Computing powers of a number

Although most languages have a builtin pow function that computes powers of a number, you can write a similar function recursively, and it can be very efficient. The only hitch is that the exponent has to be an integer.

Suppose you want to compute $x^n$, where $x$ is any real number and $n$ is any integer. It's easy if $n$ is $0$, since $x^0 = 1$ no matter what $x$ is. That's a good base case.

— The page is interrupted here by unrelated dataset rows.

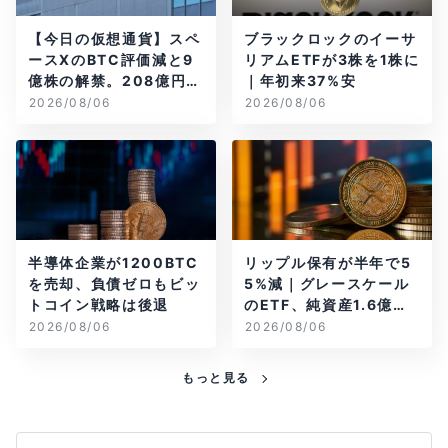
【今日の仮想通貨】スペ
ブラックロックのイーサ
ースXのBTC評価減と9
リアムETFが3株を1株に
億株の解禁。208億円相
｜年初来37%安
当のBTCが盗難
2026/08/06
2026/08/06
半導体企業が1200BTC
リップル保有が半年で5
を売却、負債ゼロもビッ
5%減｜グレースケール
トコイン戦略は後退
のETF、純資産1.6億ド
ル減
2026/08/06
2026/08/06
もっと見る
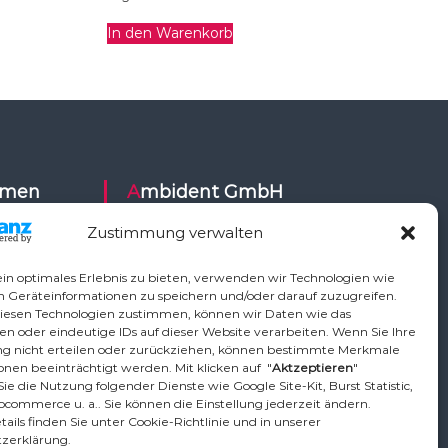
In den Warenkorb
Ambident GmbH
Zustimmung verwalten
Dental Geräte Handel und Service
ysy,
Neumannstr. 3B
in optimales Erlebnis zu bieten, verwenden wir Technologien wie
Air,
13189 Berlin
m Geräteinformationen zu speichern und/oder darauf zuzugreifen.
iesen Technologien zustimmen, können wir Daten wie das
ETI,
en oder eindeutige IDs auf dieser Website verarbeiten. Wenn Sie Ihre
Vo,
Tel.: +49 30 448 82 21
 nicht erteilen oder zurückziehen, können bestimmte Merkmale
,
nen beeinträchtigt werden. Mit klicken auf "
Aktzeptieren
"
Fax: +49 30 54 83 72 85
ie die Nutzung folgender Dienste wie Google Site-Kit, Burst Statistic,
phardt
Email: info@ambident.de
ocommerce u. a.. Sie können die Einstellung jederzeit ändern.
ican, TKD,
ails finden Sie unter Cookie-Richtlinie und in unserer
zerklärung.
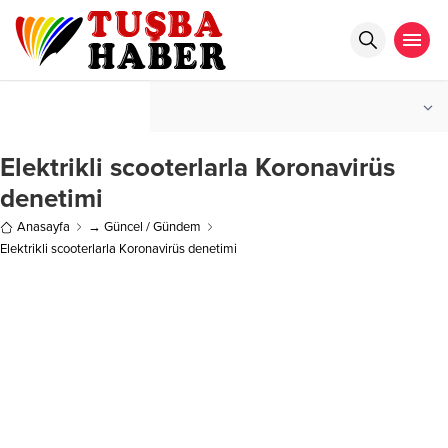
°C
İSTANBUL
HAFIF YAĞMURLU
Elektrikli scooterlarla Koronavirüs
denetimi
Anasayfa
→ Güncel / Gündem
Elektrikli scooterlarla Koronavirüs denetimi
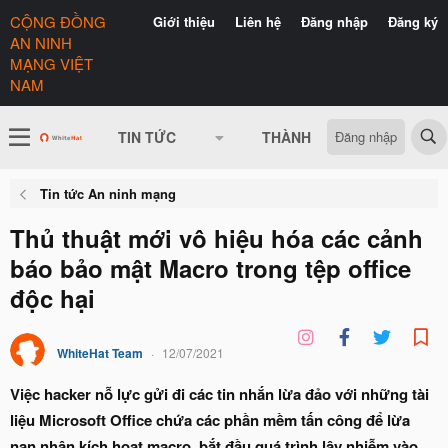
CỘNG ĐỒNG
Giới thiệu
Liên hệ
Đăng nhập
Đăng ký
AN NINH
MẠNG VIỆT
NAM
Đăng nhập
TIN TỨC
THÀNH VIÊN
CÓ GÌ 
Tin tức An ninh mạng
Thủ thuật mới vô hiệu hóa các cảnh
báo bảo mật Macro trong tệp office
độc hại
WhiteHat Team
12/07/2021
Việc hacker nỗ lực gửi đi các tin nhắn lừa đảo với những tài
liệu Microsoft Office chứa các phần mềm tấn công để lừa
nạn nhân kích hoạt macro, bắt đầu quá trình lây nhiễm vào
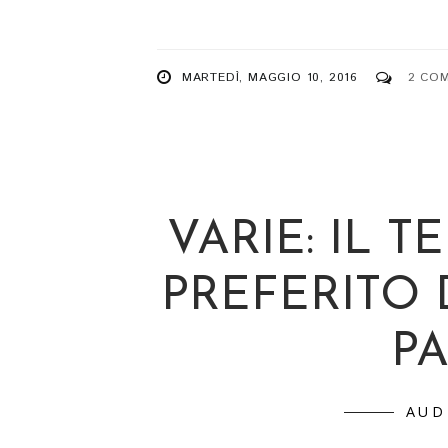
MARTEDÌ, MAGGIO 10, 2016
2 CO
VARIE: IL T
PREFERITO 
P
AUD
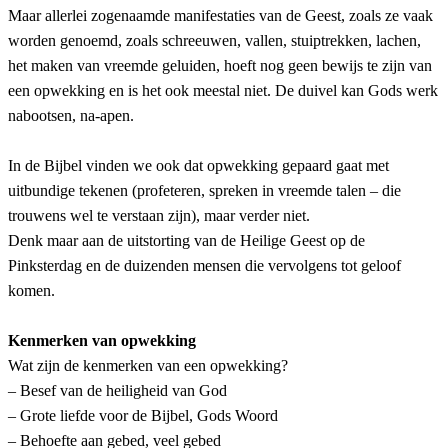
Maar allerlei zogenaamde manifestaties van de Geest, zoals ze vaak
worden genoemd, zoals schreeuwen, vallen, stuiptrekken, lachen,
het maken van vreemde geluiden, hoeft nog geen bewijs te zijn van
een opwekking en is het ook meestal niet. De duivel kan Gods werk
nabootsen, na-apen.
In de Bijbel vinden we ook dat opwekking gepaard gaat met
uitbundige tekenen (profeteren, spreken in vreemde talen – die
trouwens wel te verstaan zijn), maar verder niet.
Denk maar aan de uitstorting van de Heilige Geest op de
Pinksterdag en de duizenden mensen die vervolgens tot geloof
komen.
Kenmerken van opwekking
Wat zijn de kenmerken van een opwekking?
– Besef van de heiligheid van God
– Grote liefde voor de Bijbel, Gods Woord
– Behoefte aan gebed, veel gebed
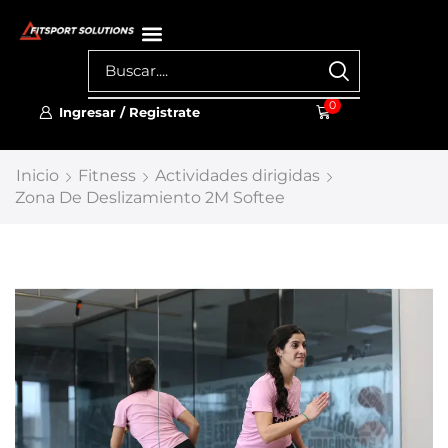
0
Ingresar / Registrate
Inicio
Fitness
Actividades dirigidas
Zona De Deslizamiento 2M Softee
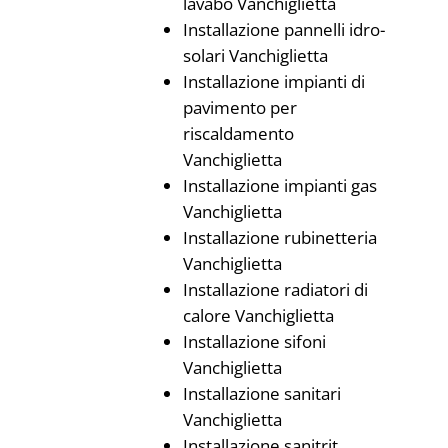
lavabo Vanchiglietta
Installazione pannelli idro-
solari Vanchiglietta
Installazione impianti di
pavimento per
riscaldamento
Vanchiglietta
Installazione impianti gas
Vanchiglietta
Installazione rubinetteria
Vanchiglietta
Installazione radiatori di
calore Vanchiglietta
Installazione sifoni
Vanchiglietta
Installazione sanitari
Vanchiglietta
Installazione sanitrit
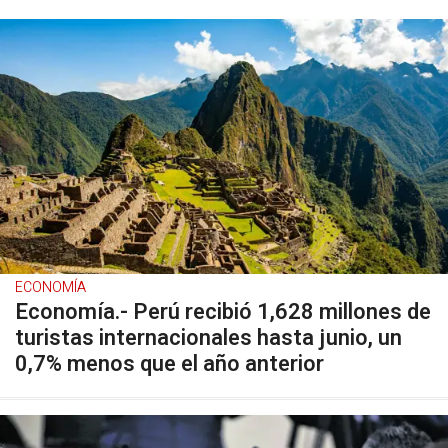
ECONOMÍA
Economía.- Perú recibió 1,628 millones de
turistas internacionales hasta junio, un
0,7% menos que el año anterior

So now let's see what happens when $n$ is positive. Let's start by recalling that when you multiply powers of $x$, you add the exponents: $x^a . \space x^b = x^{a + b}$ for any base $x$ and any exponents $a$ and $b$. Therefore, if $n$ is positive and even, then $x^n = x^{n/2} . \space x^{n/2}$. If you were to compute $y = x^{n/2}$recursively, then you could compute $x^n = y . \space y$. What if $n$ is positive and odd? Then $x^n = x^{n-1} . \space x$, and $n - 1$ either is $0$ or is positive and even. We just saw how to compute powers of $x$ when the exponent either is $0$ or is positive and even. Therefore, you could compute $x^{n-1}$ recursively, and then use this result to compute $x^n = x^{n-1} . \space x$. What about when $n$ is negative? Then $x^n = \frac 1 {x^{-n}}$, and the exponent $-n$ is positive. So you can compute $x^{-n}$ recursively and take its reciprocal. Putting these observations together, we get the following recursive algorithm for computing $x^n$​:

• The base case is when $n = 0$, and $x^0 = 1$.

• If $n$ is positive and even, recursively compute $y = x^{n/2}$ and then $x^n = y . \space y$. Notice that you can get away with making just one recursive call in this case, computing $x^{n/2}$ just once, and then you multiply the result of this recursive call by itself.

• If $n$ is positive and odd, recursively compute $x^{n-1}$, so that the exponent either is $0$ or is positive and even. Then, $x^n = x^{n-1} . \space x$

• If $n$ is negative, recursively compute $x^{- n}$, so that the exponent becomes positive. Then, $x^n = \frac 1 {x^{-n}}$.